[WHAT IS BEING ASKED]: Leave the pictures out, and print everything else in the records exactly.

────────────────

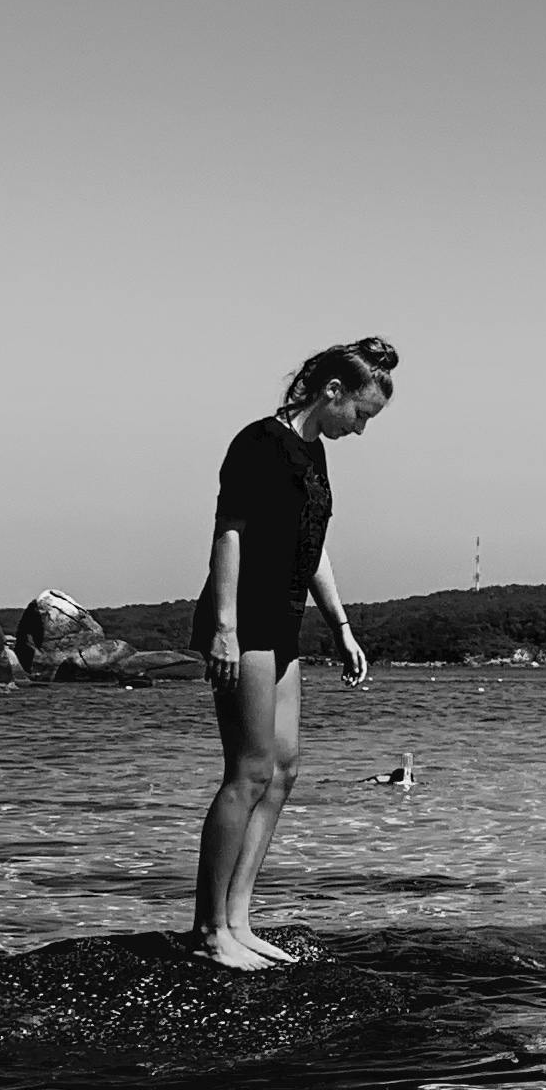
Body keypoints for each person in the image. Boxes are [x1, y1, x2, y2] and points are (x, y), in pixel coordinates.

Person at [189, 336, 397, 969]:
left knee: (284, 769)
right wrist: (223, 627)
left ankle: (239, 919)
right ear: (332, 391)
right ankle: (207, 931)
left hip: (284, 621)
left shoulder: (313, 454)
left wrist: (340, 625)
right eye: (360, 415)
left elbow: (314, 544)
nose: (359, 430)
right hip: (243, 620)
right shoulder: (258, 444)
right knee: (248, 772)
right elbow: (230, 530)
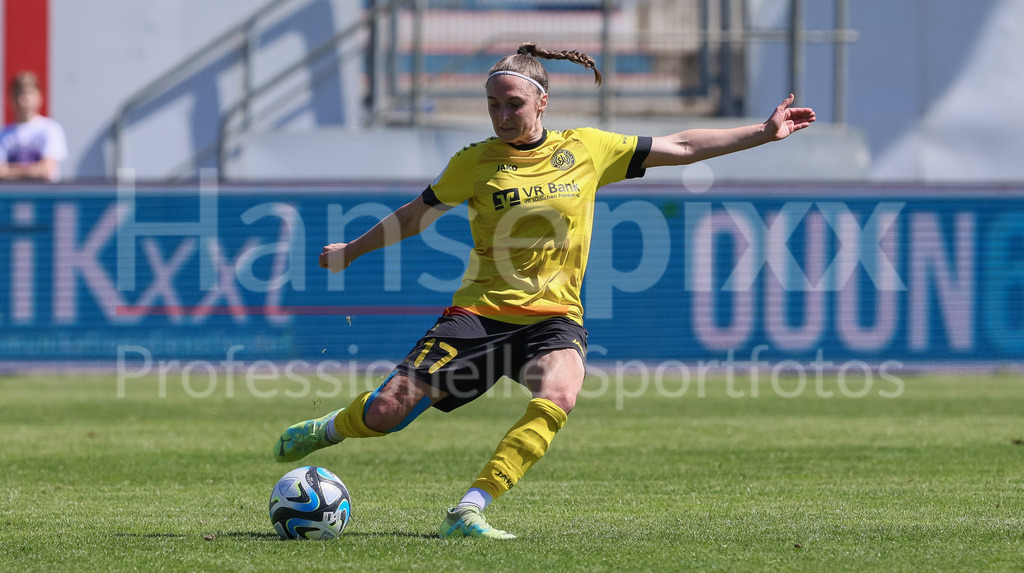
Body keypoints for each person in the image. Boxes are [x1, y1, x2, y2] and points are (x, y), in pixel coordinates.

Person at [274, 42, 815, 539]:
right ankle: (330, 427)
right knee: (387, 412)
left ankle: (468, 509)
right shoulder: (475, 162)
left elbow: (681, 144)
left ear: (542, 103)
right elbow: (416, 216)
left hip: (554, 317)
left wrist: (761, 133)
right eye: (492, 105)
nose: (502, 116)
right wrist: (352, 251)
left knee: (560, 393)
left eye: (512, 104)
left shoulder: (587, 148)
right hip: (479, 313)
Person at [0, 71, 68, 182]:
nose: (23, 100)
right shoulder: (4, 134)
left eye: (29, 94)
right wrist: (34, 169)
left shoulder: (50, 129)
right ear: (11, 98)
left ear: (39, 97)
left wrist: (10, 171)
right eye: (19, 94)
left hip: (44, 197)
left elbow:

────────────────

[PROBLEM SOLUTION]:
Body keypoints for each person in the image. Boxes are [x1, y1, x2, y2] and points are (x, y), in pixel coordinates.

Person at [189, 336, 397, 969]:
left knee: (284, 769)
right wrist: (223, 627)
left ankle: (239, 919)
right ear: (332, 391)
right ankle: (207, 931)
left hip: (284, 621)
left shoulder: (313, 454)
left wrist: (340, 625)
right eye: (360, 415)
left elbow: (314, 544)
nose: (359, 430)
right hip: (243, 620)
right shoulder: (258, 444)
right knee: (248, 772)
right elbow: (230, 530)
Body keypoints for each person in the image. Boxes are [x1, y1, x2, y2] and points are (x, y), in pixel coordinates.

Person at [274, 42, 815, 539]:
right ankle: (330, 427)
right knee: (387, 412)
left ankle: (468, 509)
right shoulder: (475, 162)
left elbow: (681, 144)
left ear: (542, 103)
right elbow: (416, 216)
left hip: (554, 317)
left wrist: (761, 133)
right eye: (492, 105)
nose: (502, 116)
right wrist: (352, 251)
left knee: (560, 393)
left eye: (512, 104)
left shoulder: (587, 148)
right hip: (479, 313)
Person at [0, 71, 68, 182]:
nose: (23, 100)
right shoulder: (4, 134)
left eye: (29, 94)
right wrist: (34, 169)
left shoulder: (50, 129)
right ear: (11, 98)
left ear: (39, 97)
left wrist: (10, 171)
right eye: (19, 94)
left hip: (44, 197)
left elbow:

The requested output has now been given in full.